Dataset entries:

▬▬▬

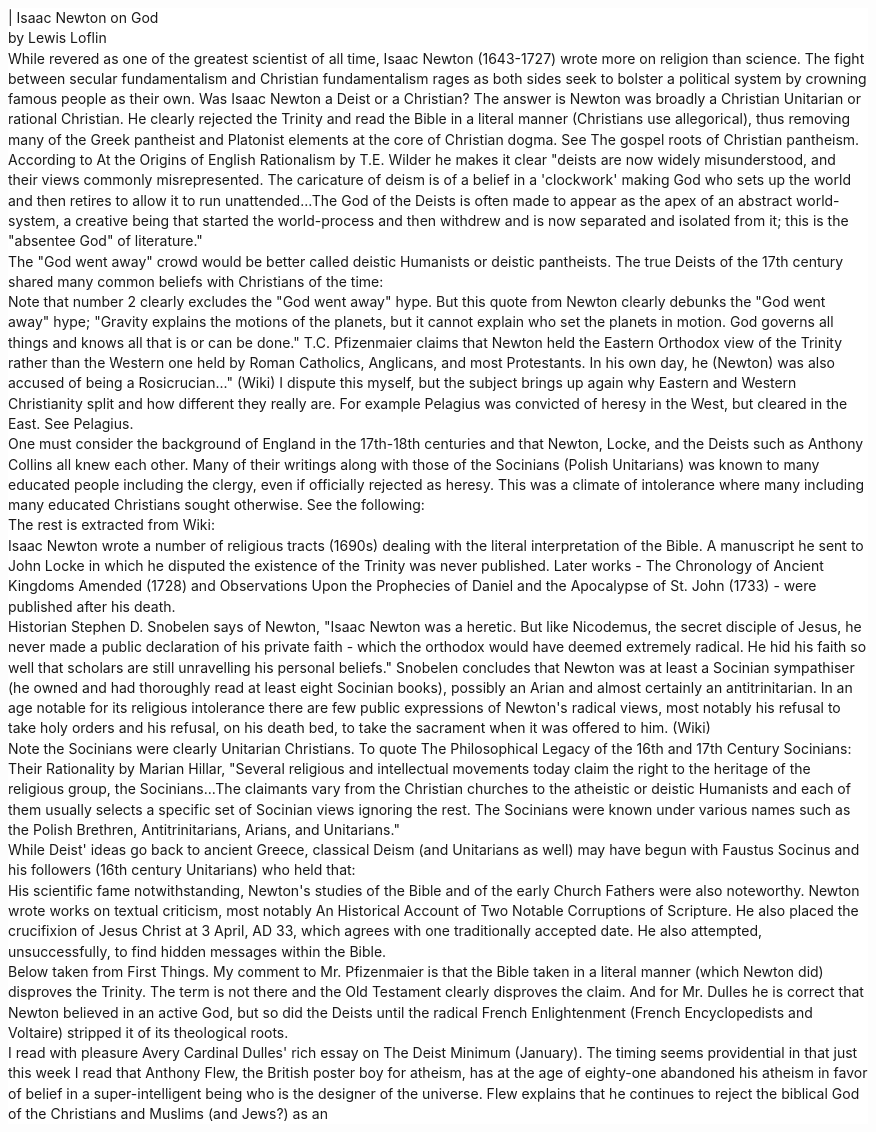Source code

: | Isaac Newton on God<br/>by Lewis Loflin<br/>While revered as one of the greatest scientist of all time, Isaac Newton (1643-1727) wrote more on religion than science. The fight between secular fundamentalism and Christian fundamentalism rages as both sides seek to bolster a political system by crowning famous people as their own. Was Isaac Newton a Deist or a Christian? The answer is Newton was broadly a Christian Unitarian or rational Christian. He clearly rejected the Trinity and read the Bible in a literal manner (Christians use allegorical), thus removing many of the Greek pantheist and Platonist elements at the core of Christian dogma. See The gospel roots of Christian pantheism.<br/>According to At the Origins of English Rationalism by T.E. Wilder he makes it clear "deists are now widely misunderstood, and their views commonly misrepresented. The caricature of deism is of a belief in a 'clockwork' making God who sets up the world and then retires to allow it to run unattended...The God of the Deists is often made to appear as the apex of an abstract world-system, a creative being that started the world-process and then withdrew and is now separated and isolated from it; this is the "absentee God" of literature."<br/>The "God went away" crowd would be better called deistic Humanists or deistic pantheists. The true Deists of the 17th century shared many common beliefs with Christians of the time:<br/>Note that number 2 clearly excludes the "God went away" hype. But this quote from Newton clearly debunks the "God went away" hype; "Gravity explains the motions of the planets, but it cannot explain who set the planets in motion. God governs all things and knows all that is or can be done." T.C. Pfizenmaier claims that Newton held the Eastern Orthodox view of the Trinity rather than the Western one held by Roman Catholics, Anglicans, and most Protestants. In his own day, he (Newton) was also accused of being a Rosicrucian..." (Wiki) I dispute this myself, but the subject brings up again why Eastern and Western Christianity split and how different they really are. For example Pelagius was convicted of heresy in the West, but cleared in the East. See Pelagius.<br/>One must consider the background of England in the 17th-18th centuries and that Newton, Locke, and the Deists such as Anthony Collins all knew each other. Many of their writings along with those of the Socinians (Polish Unitarians) was known to many educated people including the clergy, even if officially rejected as heresy. This was a climate of intolerance where many including many educated Christians sought otherwise. See the following:<br/>The rest is extracted from Wiki:<br/>Isaac Newton wrote a number of religious tracts (1690s) dealing with the literal interpretation of the Bible. A manuscript he sent to John Locke in which he disputed the existence of the Trinity was never published. Later works - The Chronology of Ancient Kingdoms Amended (1728) and Observations Upon the Prophecies of Daniel and the Apocalypse of St. John (1733) - were published after his death.<br/>Historian Stephen D. Snobelen says of Newton, "Isaac Newton was a heretic. But like Nicodemus, the secret disciple of Jesus, he never made a public declaration of his private faith - which the orthodox would have deemed extremely radical. He hid his faith so well that scholars are still unravelling his personal beliefs." Snobelen concludes that Newton was at least a Socinian sympathiser (he owned and had thoroughly read at least eight Socinian books), possibly an Arian and almost certainly an antitrinitarian. In an age notable for its religious intolerance there are few public expressions of Newton's radical views, most notably his refusal to take holy orders and his refusal, on his death bed, to take the sacrament when it was offered to him. (Wiki)<br/>Note the Socinians were clearly Unitarian Christians. To quote The Philosophical Legacy of the 16th and 17th Century Socinians: Their Rationality by Marian Hillar, "Several religious and intellectual movements today claim the right to the heritage of the religious group, the Socinians...The claimants vary from the Christian churches to the atheistic or deistic Humanists and each of them usually selects a specific set of Socinian views ignoring the rest. The Socinians were known under various names such as the Polish Brethren, Antitrinitarians, Arians, and Unitarians."<br/>While Deist' ideas go back to ancient Greece, classical Deism (and Unitarians as well) may have begun with Faustus Socinus and his followers (16th century Unitarians) who held that:<br/>His scientific fame notwithstanding, Newton's studies of the Bible and of the early Church Fathers were also noteworthy. Newton wrote works on textual criticism, most notably An Historical Account of Two Notable Corruptions of Scripture. He also placed the crucifixion of Jesus Christ at 3 April, AD 33, which agrees with one traditionally accepted date. He also attempted, unsuccessfully, to find hidden messages within the Bible.<br/>Below taken from First Things. My comment to Mr. Pfizenmaier is that the Bible taken in a literal manner (which Newton did) disproves the Trinity. The term is not there and the Old Testament clearly disproves the claim. And for Mr. Dulles he is correct that Newton believed in an active God, but so did the Deists until the radical French Enlightenment (French Encyclopedists and Voltaire) stripped it of its theological roots.<br/>I read with pleasure Avery Cardinal Dulles' rich essay on The Deist Minimum (January). The timing seems providential in that just this week I read that Anthony Flew, the British poster boy for atheism, has at the age of eighty-one abandoned his atheism in favor of belief in a super-intelligent being who is the designer of the universe. Flew explains that he continues to reject the biblical God of the Christians and Muslims (and Jews?) as an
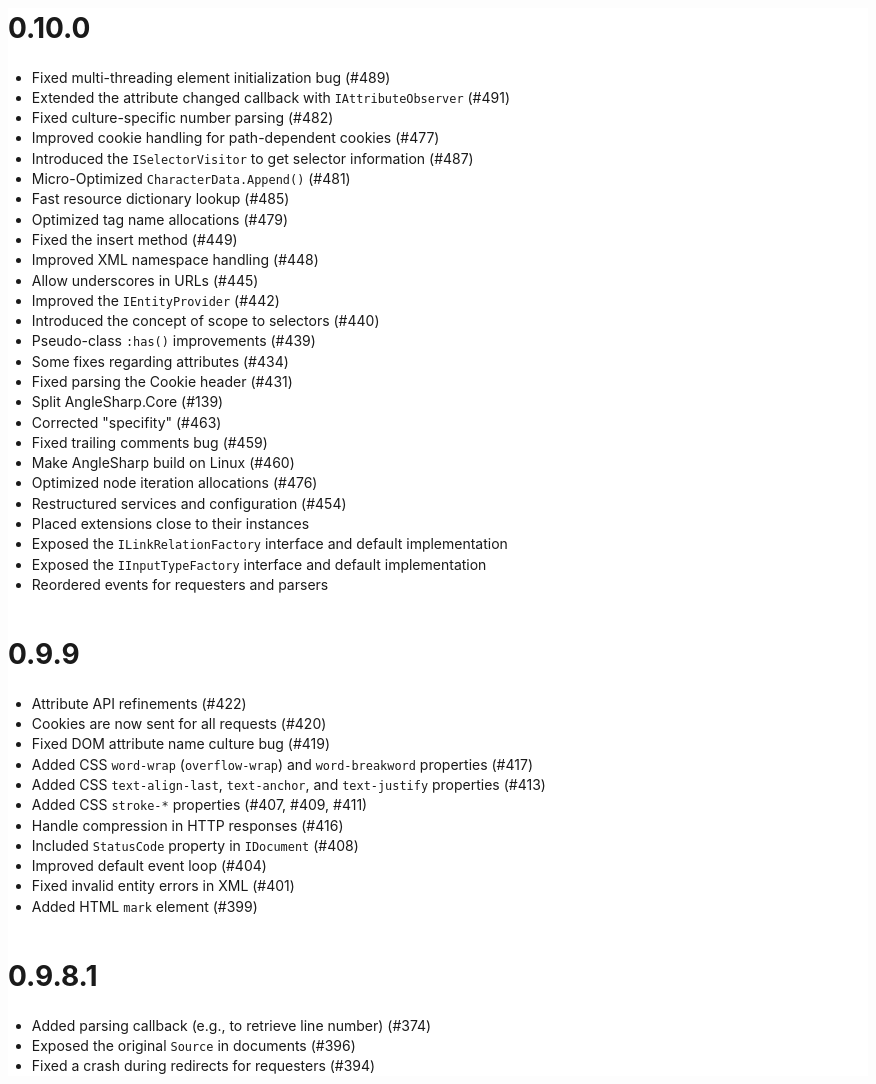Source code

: # 0.10.0

- Fixed multi-threading element initialization bug (#489)
- Extended the attribute changed callback with `IAttributeObserver` (#491)
- Fixed culture-specific number parsing (#482)
- Improved cookie handling for path-dependent cookies (#477)
- Introduced the `ISelectorVisitor` to get selector information (#487)
- Micro-Optimized `CharacterData.Append()` (#481)
- Fast resource dictionary lookup (#485)
- Optimized tag name allocations (#479)
- Fixed the insert method (#449)
- Improved XML namespace handling (#448)
- Allow underscores in URLs (#445)
- Improved the `IEntityProvider` (#442)
- Introduced the concept of scope to selectors (#440)
- Pseudo-class `:has()` improvements (#439)
- Some fixes regarding attributes (#434)
- Fixed parsing the Cookie header (#431)
- Split AngleSharp.Core (#139)
- Corrected "specifity" (#463)
- Fixed trailing comments bug (#459)
- Make AngleSharp build on Linux (#460)
- Optimized node iteration allocations (#476)
- Restructured services and configuration (#454)
- Placed extensions close to their instances
- Exposed the `ILinkRelationFactory` interface and default implementation
- Exposed the `IInputTypeFactory` interface and default implementation
- Reordered events for requesters and parsers

# 0.9.9

- Attribute API refinements (#422)
- Cookies are now sent for all requests (#420)
- Fixed DOM attribute name culture bug (#419)
- Added CSS `word-wrap` (`overflow-wrap`) and `word-breakword` properties (#417)
- Added CSS `text-align-last`, `text-anchor`, and `text-justify` properties (#413)
- Added CSS `stroke-*` properties (#407, #409, #411)
- Handle compression in HTTP responses (#416)
- Included `StatusCode` property in `IDocument` (#408)
- Improved default event loop (#404)
- Fixed invalid entity errors in XML (#401)
- Added HTML `mark` element (#399)

# 0.9.8.1

- Added parsing callback (e.g., to retrieve line number) (#374)
- Exposed the original `Source` in documents (#396)
- Fixed a crash during redirects for requesters (#394)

▬▬▬

Task ▸
Once the pictures are removed, set down what remains of the entries above exactly.

Output of the task ▸
Source code

: | Isaac Newton on God<br/>by Lewis Loflin<br/>While revered as one of the greatest scientist of all time, Isaac Newton (1643-1727) wrote more on religion than science. The fight between secular fundamentalism and Christian fundamentalism rages as both sides seek to bolster a political system by crowning famous people as their own. Was Isaac Newton a Deist or a Christian? The answer is Newton was broadly a Christian Unitarian or rational Christian. He clearly rejected the Trinity and read the Bible in a literal manner (Christians use allegorical), thus removing many of the Greek pantheist and Platonist elements at the core of Christian dogma. See The gospel roots of Christian pantheism.<br/>According to At the Origins of English Rationalism by T.E. Wilder he makes it clear "deists are now widely misunderstood, and their views commonly misrepresented. The caricature of deism is of a belief in a 'clockwork' making God who sets up the world and then retires to allow it to run unattended...The God of the Deists is often made to appear as the apex of an abstract world-system, a creative being that started the world-process and then withdrew and is now separated and isolated from it; this is the "absentee God" of literature."<br/>The "God went away" crowd would be better called deistic Humanists or deistic pantheists. The true Deists of the 17th century shared many common beliefs with Christians of the time:<br/>Note that number 2 clearly excludes the "God went away" hype. But this quote from Newton clearly debunks the "God went away" hype; "Gravity explains the motions of the planets, but it cannot explain who set the planets in motion. God governs all things and knows all that is or can be done." T.C. Pfizenmaier claims that Newton held the Eastern Orthodox view of the Trinity rather than the Western one held by Roman Catholics, Anglicans, and most Protestants. In his own day, he (Newton) was also accused of being a Rosicrucian..." (Wiki) I dispute this myself, but the subject brings up again why Eastern and Western Christianity split and how different they really are. For example Pelagius was convicted of heresy in the West, but cleared in the East. See Pelagius.<br/>One must consider the background of England in the 17th-18th centuries and that Newton, Locke, and the Deists such as Anthony Collins all knew each other. Many of their writings along with those of the Socinians (Polish Unitarians) was known to many educated people including the clergy, even if officially rejected as heresy. This was a climate of intolerance where many including many educated Christians sought otherwise. See the following:<br/>The rest is extracted from Wiki:<br/>Isaac Newton wrote a number of religious tracts (1690s) dealing with the literal interpretation of the Bible. A manuscript he sent to John Locke in which he disputed the existence of the Trinity was never published. Later works - The Chronology of Ancient Kingdoms Amended (1728) and Observations Upon the Prophecies of Daniel and the Apocalypse of St. John (1733) - were published after his death.<br/>Historian Stephen D. Snobelen says of Newton, "Isaac Newton was a heretic. But like Nicodemus, the secret disciple of Jesus, he never made a public declaration of his private faith - which the orthodox would have deemed extremely radical. He hid his faith so well that scholars are still unravelling his personal beliefs." Snobelen concludes that Newton was at least a Socinian sympathiser (he owned and had thoroughly read at least eight Socinian books), possibly an Arian and almost certainly an antitrinitarian. In an age notable for its religious intolerance there are few public expressions of Newton's radical views, most notably his refusal to take holy orders and his refusal, on his death bed, to take the sacrament when it was offered to him. (Wiki)<br/>Note the Socinians were clearly Unitarian Christians. To quote The Philosophical Legacy of the 16th and 17th Century Socinians: Their Rationality by Marian Hillar, "Several religious and intellectual movements today claim the right to the heritage of the religious group, the Socinians...The claimants vary from the Christian churches to the atheistic or deistic Humanists and each of them usually selects a specific set of Socinian views ignoring the rest. The Socinians were known under various names such as the Polish Brethren, Antitrinitarians, Arians, and Unitarians."<br/>While Deist' ideas go back to ancient Greece, classical Deism (and Unitarians as well) may have begun with Faustus Socinus and his followers (16th century Unitarians) who held that:<br/>His scientific fame notwithstanding, Newton's studies of the Bible and of the early Church Fathers were also noteworthy. Newton wrote works on textual criticism, most notably An Historical Account of Two Notable Corruptions of Scripture. He also placed the crucifixion of Jesus Christ at 3 April, AD 33, which agrees with one traditionally accepted date. He also attempted, unsuccessfully, to find hidden messages within the Bible.<br/>Below taken from First Things. My comment to Mr. Pfizenmaier is that the Bible taken in a literal manner (which Newton did) disproves the Trinity. The term is not there and the Old Testament clearly disproves the claim. And for Mr. Dulles he is correct that Newton believed in an active God, but so did the Deists until the radical French Enlightenment (French Encyclopedists and Voltaire) stripped it of its theological roots.<br/>I read with pleasure Avery Cardinal Dulles' rich essay on The Deist Minimum (January). The timing seems providential in that just this week I read that Anthony Flew, the British poster boy for atheism, has at the age of eighty-one abandoned his atheism in favor of belief in a super-intelligent being who is the designer of the universe. Flew explains that he continues to reject the biblical God of the Christians and Muslims (and Jews?) as an
Source code

: # 0.10.0

- Fixed multi-threading element initialization bug (#489)
- Extended the attribute changed callback with `IAttributeObserver` (#491)
- Fixed culture-specific number parsing (#482)
- Improved cookie handling for path-dependent cookies (#477)
- Introduced the `ISelectorVisitor` to get selector information (#487)
- Micro-Optimized `CharacterData.Append()` (#481)
- Fast resource dictionary lookup (#485)
- Optimized tag name allocations (#479)
- Fixed the insert method (#449)
- Improved XML namespace handling (#448)
- Allow underscores in URLs (#445)
- Improved the `IEntityProvider` (#442)
- Introduced the concept of scope to selectors (#440)
- Pseudo-class `:has()` improvements (#439)
- Some fixes regarding attributes (#434)
- Fixed parsing the Cookie header (#431)
- Split AngleSharp.Core (#139)
- Corrected "specifity" (#463)
- Fixed trailing comments bug (#459)
- Make AngleSharp build on Linux (#460)
- Optimized node iteration allocations (#476)
- Restructured services and configuration (#454)
- Placed extensions close to their instances
- Exposed the `ILinkRelationFactory` interface and default implementation
- Exposed the `IInputTypeFactory` interface and default implementation
- Reordered events for requesters and parsers

# 0.9.9

- Attribute API refinements (#422)
- Cookies are now sent for all requests (#420)
- Fixed DOM attribute name culture bug (#419)
- Added CSS `word-wrap` (`overflow-wrap`) and `word-breakword` properties (#417)
- Added CSS `text-align-last`, `text-anchor`, and `text-justify` properties (#413)
- Added CSS `stroke-*` properties (#407, #409, #411)
- Handle compression in HTTP responses (#416)
- Included `StatusCode` property in `IDocument` (#408)
- Improved default event loop (#404)
- Fixed invalid entity errors in XML (#401)
- Added HTML `mark` element (#399)

# 0.9.8.1

- Added parsing callback (e.g., to retrieve line number) (#374)
- Exposed the original `Source` in documents (#396)
- Fixed a crash during redirects for requesters (#394)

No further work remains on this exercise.